- Film poster
- Directed by: Chris Kentis
- Written by: Laura Lau; Chris Kentis;
- Produced by: Laura Lau
- Starring: Billy Crudup; Adrienne Shelly;
- Cinematography: Stephen Kazmierski
- Edited by: Chris Kentis
- Music by: Brian Kelly
- Production company: Kodiak Productions
- Distributed by: Castle Hill Productions
- Release date: April 11, 1997;
- Running time: 96 minutes
- Country: United States
- Language: English
- Box office: $5000 (US)

= Grind (1997 film) =

Grind is a 1997 American drama film directed by Chris Kentis and written by Laura Lau.
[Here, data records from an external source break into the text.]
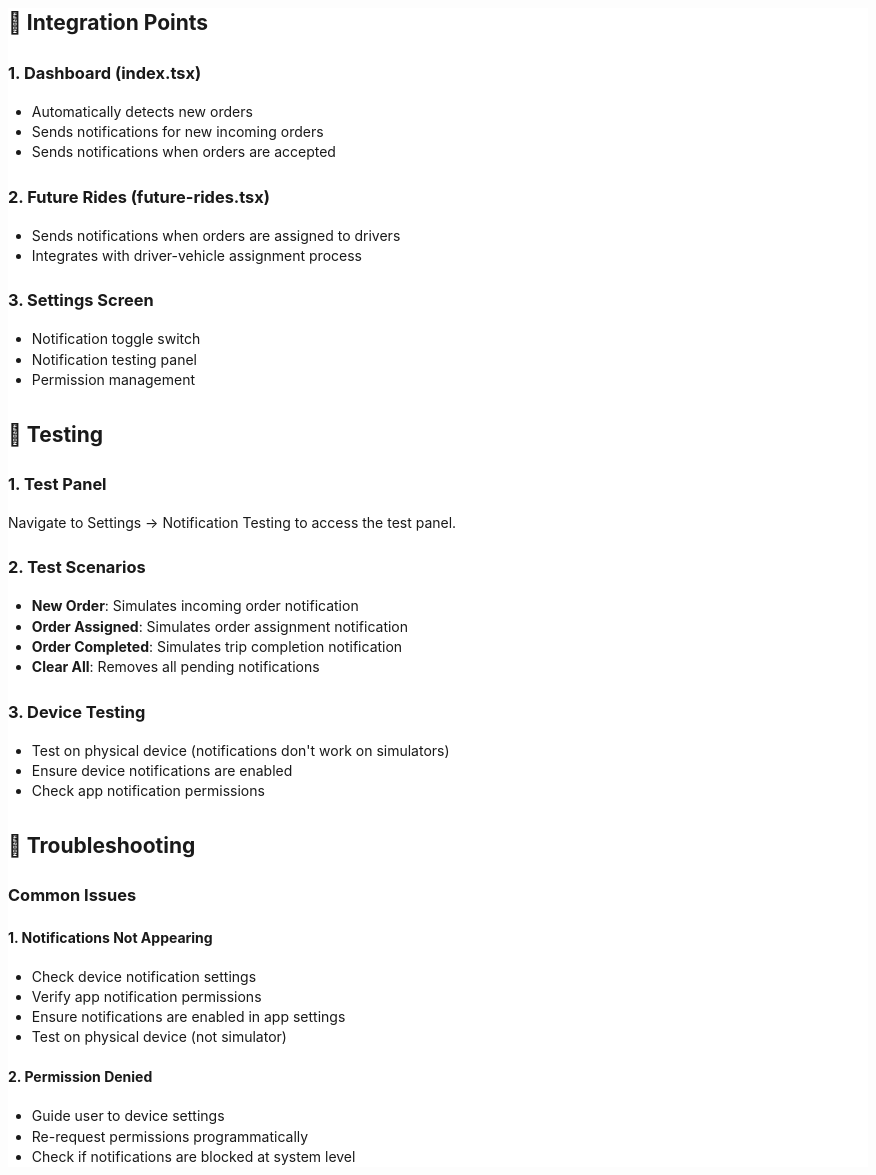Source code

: ## 🔄 Integration Points

### 1. **Dashboard (index.tsx)**
- Automatically detects new orders
- Sends notifications for new incoming orders
- Sends notifications when orders are accepted

### 2. **Future Rides (future-rides.tsx)**
- Sends notifications when orders are assigned to drivers
- Integrates with driver-vehicle assignment process

### 3. **Settings Screen**
- Notification toggle switch
- Notification testing panel
- Permission management

## 🧪 Testing

### 1. **Test Panel**
Navigate to Settings → Notification Testing to access the test panel.

### 2. **Test Scenarios**
- **New Order**: Simulates incoming order notification
- **Order Assigned**: Simulates order assignment notification
- **Order Completed**: Simulates trip completion notification
- **Clear All**: Removes all pending notifications

### 3. **Device Testing**
- Test on physical device (notifications don't work on simulators)
- Ensure device notifications are enabled
- Check app notification permissions

## 🚨 Troubleshooting

### Common Issues

#### 1. **Notifications Not Appearing**
- Check device notification settings
- Verify app notification permissions
- Ensure notifications are enabled in app settings
- Test on physical device (not simulator)

#### 2. **Permission Denied**
- Guide user to device settings
- Re-request permissions programmatically
- Check if notifications are blocked at system level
It stars Billy Crudup, Adrienne Shelly, and Paul Schulze. Crudup plays an ex-con caught in a spiral of dead-end jobs and poor choices.

== Overview ==
A handsome drifter who has just been released from prison shows up on the doorstep of his older brother.

== Cast ==
- Billy Crudup as Eddie
- Adrienne Shelly as Janey
- Paul Schulze as Terry
- Frank Vincent as Nick
- Amanda Peet as Patty

== Release ==
Grind was released April 11, 1997, in the United States, where it made $5000.

== Reception ==
Stephen Holden of The New York Times wrote that the film initially has the potential to be "an American neo-realist gem" but descends into melodrama. Leonard Klady of Variety wrote, "While director and co-writer Chris Kentis' debut feature is not distinctive visually or more than mildly intriguing dramatically, neither is it offensive or inept." Nathan Rabin of The A.V. Club wrote, "While Grind captures its blue-collar milieu with a certain amount of accuracy and conviction, it can't overcome its weak, predictable script and uneven performances." Kevin Thomas of The Los Angeles Times called it "a fine and involving accomplishment" that should launch the careers of all involved.